─── Entries shown

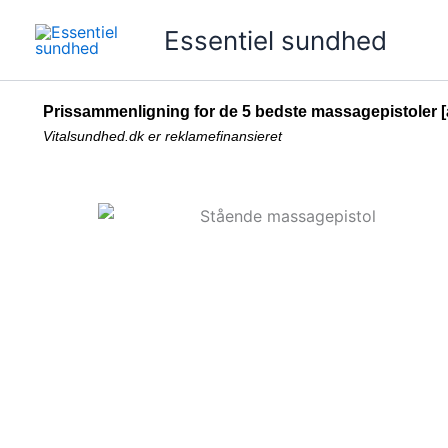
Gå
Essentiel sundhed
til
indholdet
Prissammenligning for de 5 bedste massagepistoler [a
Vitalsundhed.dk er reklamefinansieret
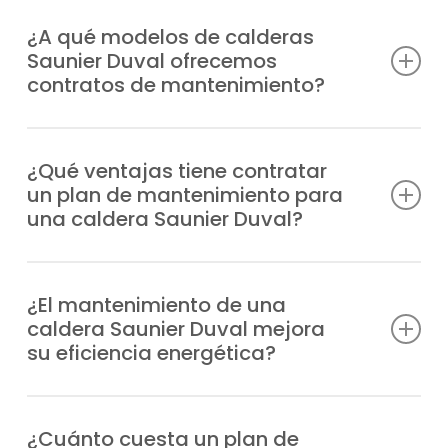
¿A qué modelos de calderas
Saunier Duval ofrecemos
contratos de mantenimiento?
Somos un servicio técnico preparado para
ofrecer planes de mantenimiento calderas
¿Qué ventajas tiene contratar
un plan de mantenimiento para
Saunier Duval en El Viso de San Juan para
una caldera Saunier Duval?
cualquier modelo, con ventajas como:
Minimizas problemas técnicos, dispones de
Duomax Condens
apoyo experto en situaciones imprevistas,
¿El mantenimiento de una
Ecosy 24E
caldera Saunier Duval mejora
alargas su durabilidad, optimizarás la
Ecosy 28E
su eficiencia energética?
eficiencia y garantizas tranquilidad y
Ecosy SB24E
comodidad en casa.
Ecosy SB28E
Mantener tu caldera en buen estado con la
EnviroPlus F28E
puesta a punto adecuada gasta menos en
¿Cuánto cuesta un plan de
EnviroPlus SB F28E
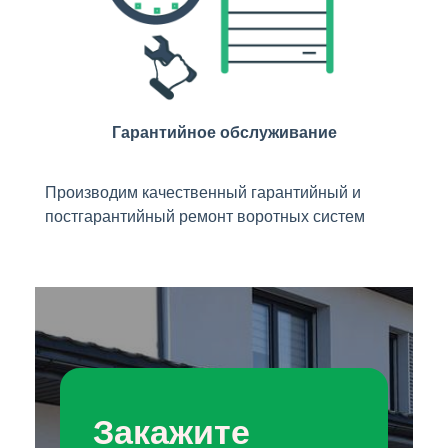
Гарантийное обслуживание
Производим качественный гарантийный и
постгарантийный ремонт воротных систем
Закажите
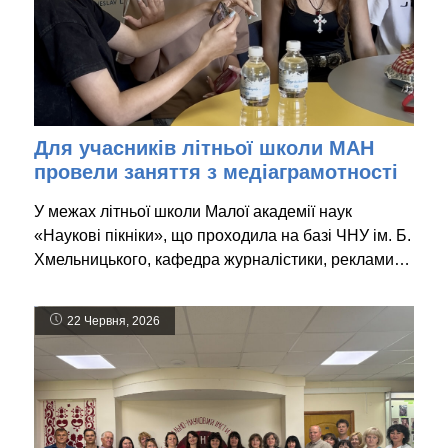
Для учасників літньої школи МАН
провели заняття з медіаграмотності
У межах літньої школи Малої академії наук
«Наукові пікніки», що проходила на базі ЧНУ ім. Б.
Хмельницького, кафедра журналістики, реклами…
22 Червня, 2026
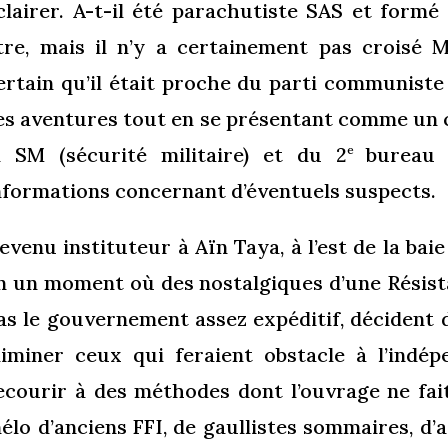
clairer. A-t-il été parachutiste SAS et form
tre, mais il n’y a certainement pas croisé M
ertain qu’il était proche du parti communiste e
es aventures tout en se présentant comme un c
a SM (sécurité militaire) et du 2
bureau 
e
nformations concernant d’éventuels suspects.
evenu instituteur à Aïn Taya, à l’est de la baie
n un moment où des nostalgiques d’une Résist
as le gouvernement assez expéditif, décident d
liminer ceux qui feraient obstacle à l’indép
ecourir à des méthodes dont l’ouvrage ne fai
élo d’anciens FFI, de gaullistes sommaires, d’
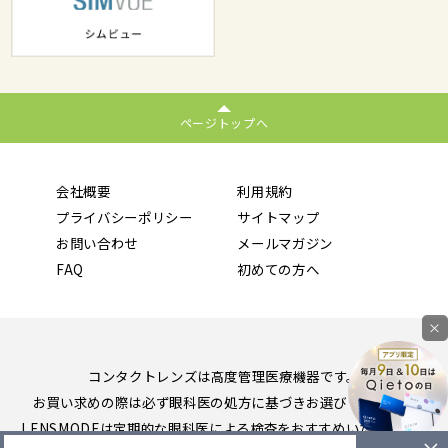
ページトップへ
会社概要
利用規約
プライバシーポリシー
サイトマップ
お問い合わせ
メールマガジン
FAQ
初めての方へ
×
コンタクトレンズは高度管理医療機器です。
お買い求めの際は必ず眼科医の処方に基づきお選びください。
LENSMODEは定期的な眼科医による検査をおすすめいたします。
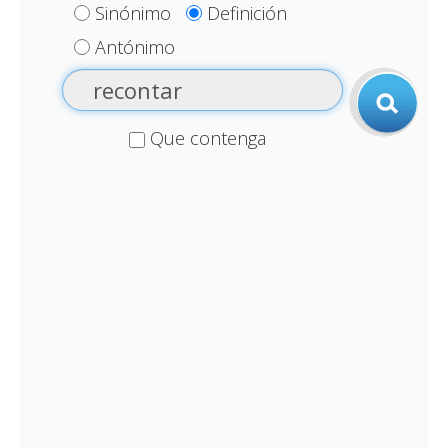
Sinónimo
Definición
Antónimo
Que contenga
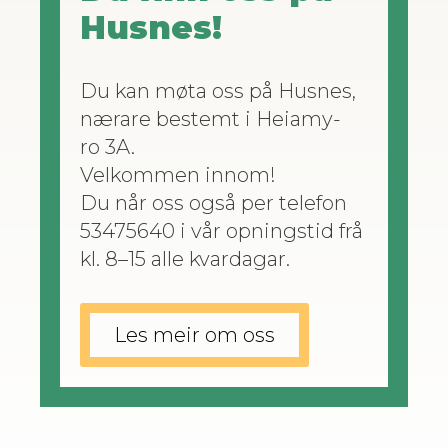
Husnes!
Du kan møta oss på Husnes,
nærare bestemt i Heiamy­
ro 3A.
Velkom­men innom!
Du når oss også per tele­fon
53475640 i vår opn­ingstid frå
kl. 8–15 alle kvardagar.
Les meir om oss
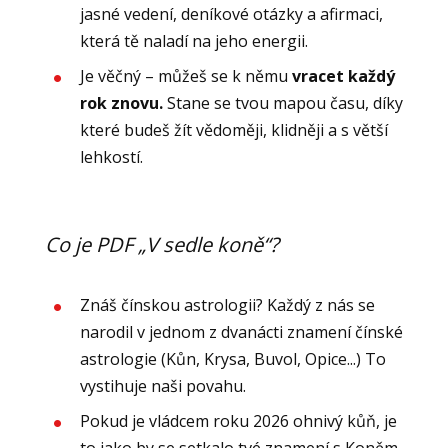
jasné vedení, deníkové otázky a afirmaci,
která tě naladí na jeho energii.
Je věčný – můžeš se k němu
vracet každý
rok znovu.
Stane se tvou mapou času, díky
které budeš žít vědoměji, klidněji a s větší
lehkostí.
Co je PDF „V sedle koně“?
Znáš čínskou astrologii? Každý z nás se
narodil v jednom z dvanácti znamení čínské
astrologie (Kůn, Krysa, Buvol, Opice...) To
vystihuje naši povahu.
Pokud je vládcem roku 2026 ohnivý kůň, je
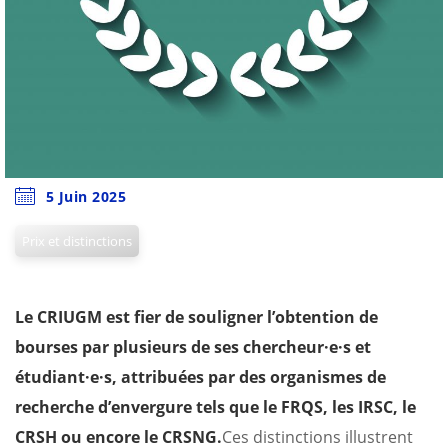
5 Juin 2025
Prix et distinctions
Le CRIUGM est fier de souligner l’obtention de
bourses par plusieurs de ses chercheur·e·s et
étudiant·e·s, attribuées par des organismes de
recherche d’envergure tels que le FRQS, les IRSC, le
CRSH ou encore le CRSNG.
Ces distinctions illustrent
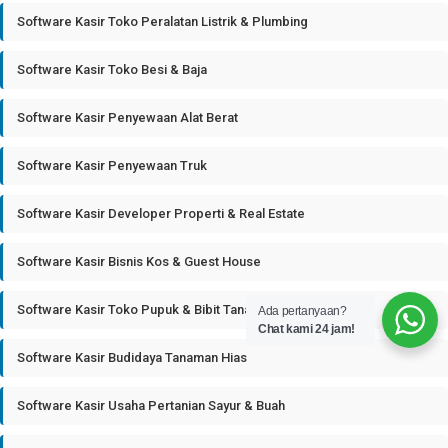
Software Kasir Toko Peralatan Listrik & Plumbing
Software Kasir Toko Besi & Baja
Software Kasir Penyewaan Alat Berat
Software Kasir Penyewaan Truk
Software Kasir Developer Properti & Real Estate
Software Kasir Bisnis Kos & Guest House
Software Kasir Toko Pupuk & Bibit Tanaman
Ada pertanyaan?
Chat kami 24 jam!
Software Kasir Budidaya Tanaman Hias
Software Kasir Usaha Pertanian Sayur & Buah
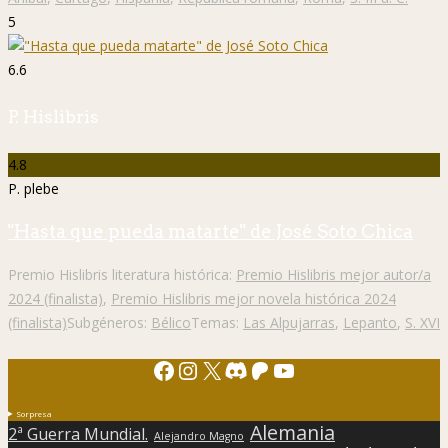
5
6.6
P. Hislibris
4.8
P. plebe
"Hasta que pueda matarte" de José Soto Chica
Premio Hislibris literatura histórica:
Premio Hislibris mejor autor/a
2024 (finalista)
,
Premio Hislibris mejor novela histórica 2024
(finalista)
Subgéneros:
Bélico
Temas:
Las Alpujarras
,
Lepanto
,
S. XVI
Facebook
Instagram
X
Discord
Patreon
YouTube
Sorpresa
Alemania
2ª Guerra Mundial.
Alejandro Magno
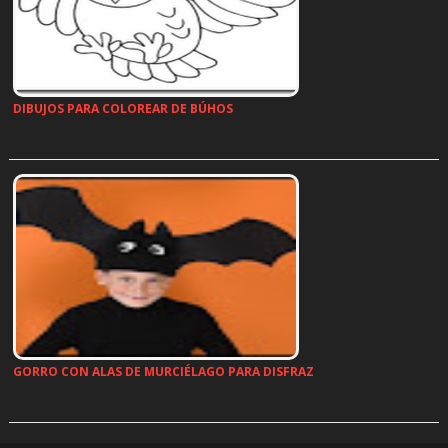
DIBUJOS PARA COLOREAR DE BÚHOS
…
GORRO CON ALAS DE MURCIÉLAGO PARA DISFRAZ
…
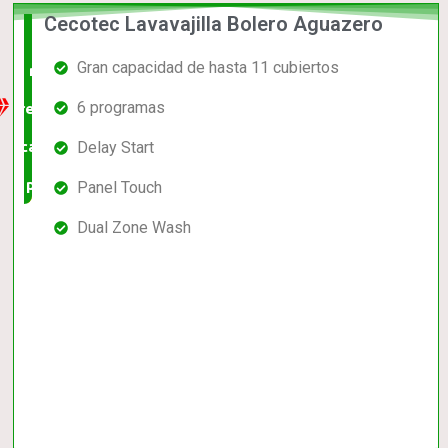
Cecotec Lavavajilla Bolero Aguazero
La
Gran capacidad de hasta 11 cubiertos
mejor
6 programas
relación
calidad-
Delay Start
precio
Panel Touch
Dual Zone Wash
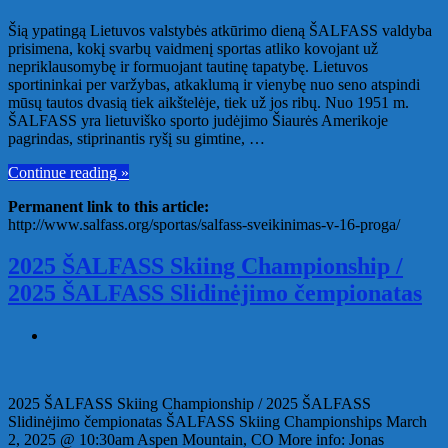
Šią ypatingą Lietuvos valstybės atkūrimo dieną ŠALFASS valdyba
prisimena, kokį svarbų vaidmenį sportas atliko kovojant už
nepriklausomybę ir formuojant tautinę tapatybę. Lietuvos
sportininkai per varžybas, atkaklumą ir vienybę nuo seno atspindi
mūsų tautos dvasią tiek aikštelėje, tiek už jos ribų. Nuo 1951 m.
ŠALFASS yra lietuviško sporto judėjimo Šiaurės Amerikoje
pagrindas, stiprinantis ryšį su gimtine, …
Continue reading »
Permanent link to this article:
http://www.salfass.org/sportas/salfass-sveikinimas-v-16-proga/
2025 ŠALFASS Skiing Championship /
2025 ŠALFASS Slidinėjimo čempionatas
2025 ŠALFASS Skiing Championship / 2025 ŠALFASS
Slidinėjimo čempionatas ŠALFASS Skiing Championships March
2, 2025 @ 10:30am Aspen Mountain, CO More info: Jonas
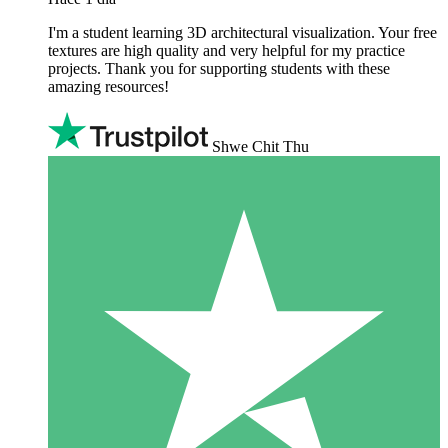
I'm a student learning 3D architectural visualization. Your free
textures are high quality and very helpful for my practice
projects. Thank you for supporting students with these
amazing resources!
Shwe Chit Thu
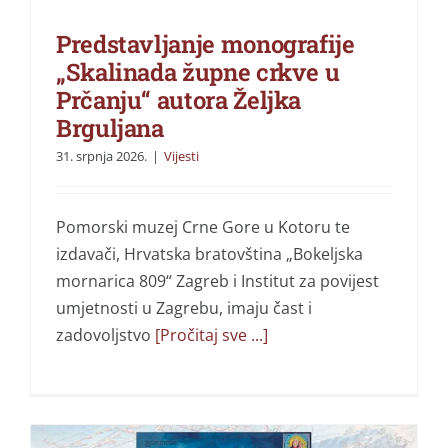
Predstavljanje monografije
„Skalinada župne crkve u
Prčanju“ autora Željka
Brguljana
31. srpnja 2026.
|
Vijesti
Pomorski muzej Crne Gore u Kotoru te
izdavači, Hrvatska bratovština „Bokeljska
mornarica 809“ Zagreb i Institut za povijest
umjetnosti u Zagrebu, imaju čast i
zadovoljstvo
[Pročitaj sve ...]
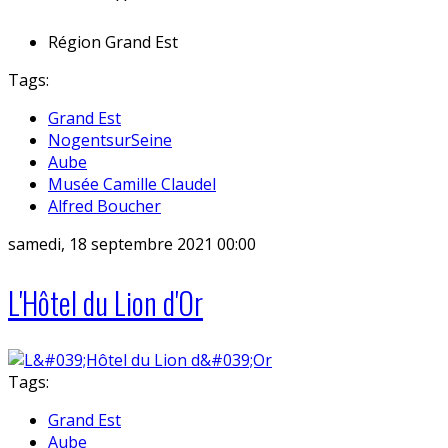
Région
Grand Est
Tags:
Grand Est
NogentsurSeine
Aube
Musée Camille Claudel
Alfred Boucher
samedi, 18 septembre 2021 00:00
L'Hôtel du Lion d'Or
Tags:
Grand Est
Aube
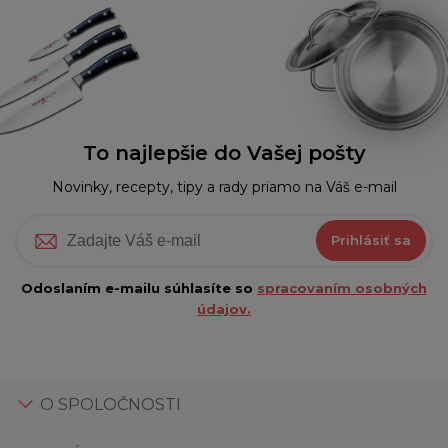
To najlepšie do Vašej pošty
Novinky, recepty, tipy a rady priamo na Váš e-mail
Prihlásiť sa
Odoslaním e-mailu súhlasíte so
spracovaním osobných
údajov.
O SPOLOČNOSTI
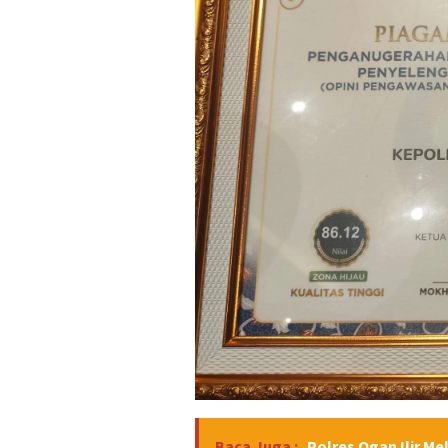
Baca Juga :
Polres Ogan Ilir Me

──────

* [Your instructions] How many lines in the data above contain the string "Ecosy"? Reply with the number alone.

* [Completed exercise] 4